*** Opening MATERIAL PROVIDED ***

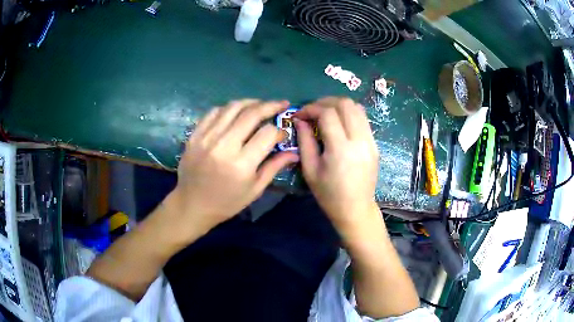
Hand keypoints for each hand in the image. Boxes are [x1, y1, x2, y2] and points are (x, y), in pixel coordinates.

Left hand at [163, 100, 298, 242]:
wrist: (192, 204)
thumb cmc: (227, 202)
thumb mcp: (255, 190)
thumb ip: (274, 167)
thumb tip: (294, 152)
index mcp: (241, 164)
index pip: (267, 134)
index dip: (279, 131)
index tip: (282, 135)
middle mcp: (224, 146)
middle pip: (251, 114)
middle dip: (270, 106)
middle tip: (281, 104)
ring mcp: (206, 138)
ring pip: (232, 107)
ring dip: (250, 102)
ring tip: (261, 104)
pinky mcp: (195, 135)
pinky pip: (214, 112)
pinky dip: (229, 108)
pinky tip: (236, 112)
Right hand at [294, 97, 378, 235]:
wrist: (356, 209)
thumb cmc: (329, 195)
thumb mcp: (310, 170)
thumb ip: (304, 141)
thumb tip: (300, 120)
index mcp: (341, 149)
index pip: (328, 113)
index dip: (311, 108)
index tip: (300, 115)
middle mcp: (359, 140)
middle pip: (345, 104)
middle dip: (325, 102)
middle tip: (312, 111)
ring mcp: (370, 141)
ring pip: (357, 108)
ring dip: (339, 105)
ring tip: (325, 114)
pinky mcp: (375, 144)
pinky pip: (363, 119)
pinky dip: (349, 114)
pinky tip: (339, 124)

*** Closing MATERIAL PROVIDED ***
*** Opening MATERIAL PROVIDED ***

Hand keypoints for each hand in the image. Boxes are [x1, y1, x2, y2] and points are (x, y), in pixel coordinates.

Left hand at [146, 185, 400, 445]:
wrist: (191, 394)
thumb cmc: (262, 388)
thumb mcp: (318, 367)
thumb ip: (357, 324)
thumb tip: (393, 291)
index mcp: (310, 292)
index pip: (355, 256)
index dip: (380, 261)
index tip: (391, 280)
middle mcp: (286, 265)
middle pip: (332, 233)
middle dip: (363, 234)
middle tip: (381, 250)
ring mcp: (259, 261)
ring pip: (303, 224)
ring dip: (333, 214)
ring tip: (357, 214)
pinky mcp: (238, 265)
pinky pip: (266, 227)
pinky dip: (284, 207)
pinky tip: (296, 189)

*** Closing MATERIAL PROVIDED ***
*** Opening MATERIAL PROVIDED ***

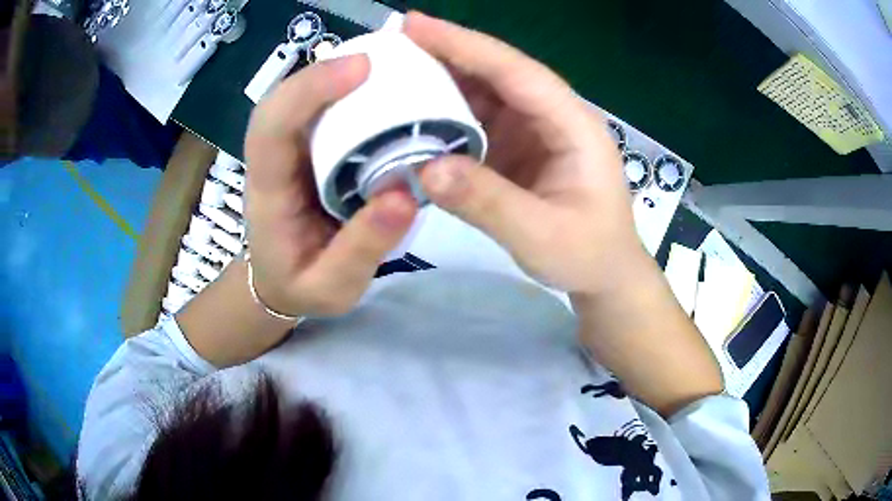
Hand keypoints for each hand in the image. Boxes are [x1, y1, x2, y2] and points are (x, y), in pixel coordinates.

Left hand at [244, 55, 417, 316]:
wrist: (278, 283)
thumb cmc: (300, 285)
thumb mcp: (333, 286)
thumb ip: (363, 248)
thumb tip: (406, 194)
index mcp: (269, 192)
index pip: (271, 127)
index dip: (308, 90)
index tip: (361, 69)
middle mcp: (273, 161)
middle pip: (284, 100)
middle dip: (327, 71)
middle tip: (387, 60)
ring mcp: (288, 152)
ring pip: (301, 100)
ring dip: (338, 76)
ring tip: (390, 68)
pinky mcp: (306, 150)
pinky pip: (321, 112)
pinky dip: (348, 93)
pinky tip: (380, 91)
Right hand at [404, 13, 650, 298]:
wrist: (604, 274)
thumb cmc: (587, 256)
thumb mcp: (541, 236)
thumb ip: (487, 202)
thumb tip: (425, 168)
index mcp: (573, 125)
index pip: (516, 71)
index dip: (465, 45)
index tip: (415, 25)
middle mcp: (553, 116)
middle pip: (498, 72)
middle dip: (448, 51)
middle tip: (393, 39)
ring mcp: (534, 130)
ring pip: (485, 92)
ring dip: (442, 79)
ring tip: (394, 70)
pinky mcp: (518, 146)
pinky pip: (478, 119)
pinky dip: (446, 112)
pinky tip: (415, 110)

*** Closing MATERIAL PROVIDED ***

EXERCISE GOAL: Your answer should be the lines above, from the line containing "ring tip: (390, 68)" up to and including the line containing "pinky tip: (415, 110)", reproduced exactly and with nothing else.

PROBLEM SOLUTION:
ring tip: (390, 68)
pinky mcp: (306, 150)
pinky pip: (321, 112)
pinky dip: (348, 93)
pinky tip: (380, 91)
Right hand at [404, 13, 650, 298]:
wrist: (604, 274)
thumb cmc: (587, 256)
thumb mcp: (541, 236)
thumb ip: (487, 202)
thumb tip: (425, 168)
index mcp: (573, 125)
index pip: (516, 71)
index dip: (465, 45)
index tip: (415, 25)
middle mcp: (553, 116)
middle pip: (498, 72)
middle dip: (448, 51)
middle tip: (393, 39)
ring mcp: (534, 130)
ring pip: (485, 92)
ring dip: (442, 79)
ring tip: (394, 70)
pinky mcp: (518, 146)
pinky pip: (478, 119)
pinky dip: (446, 112)
pinky tip: (415, 110)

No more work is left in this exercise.